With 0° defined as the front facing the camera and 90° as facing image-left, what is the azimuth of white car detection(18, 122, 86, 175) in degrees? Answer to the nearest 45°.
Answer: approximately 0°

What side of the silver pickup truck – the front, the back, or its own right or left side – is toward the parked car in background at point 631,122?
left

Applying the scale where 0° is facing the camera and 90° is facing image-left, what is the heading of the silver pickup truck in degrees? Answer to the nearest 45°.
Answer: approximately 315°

---

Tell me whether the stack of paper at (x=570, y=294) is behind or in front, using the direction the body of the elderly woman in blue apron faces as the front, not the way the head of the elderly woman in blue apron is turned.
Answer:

---

Ziel der Aufgabe
Stelle die Zeilen der Auflistung von der Zeile mit "With 0° defined" bis zur Zeile mit "Answer: approximately 315°", beide eingeschlossen, als JSON-Liste von Zeichenketten dar. Jede Zeile wird zu einem eigenen Eintrag, und Leerzeilen entfallen.

Antwortbereich
[
  "With 0° defined as the front facing the camera and 90° as facing image-left, what is the azimuth of white car detection(18, 122, 86, 175) in degrees? Answer to the nearest 45°.",
  "Answer: approximately 0°",
  "What side of the silver pickup truck – the front, the back, or its own right or left side – is toward the parked car in background at point 631,122?",
  "left",
  "Applying the scale where 0° is facing the camera and 90° is facing image-left, what is the heading of the silver pickup truck in degrees? Answer to the nearest 45°.",
  "Answer: approximately 315°"
]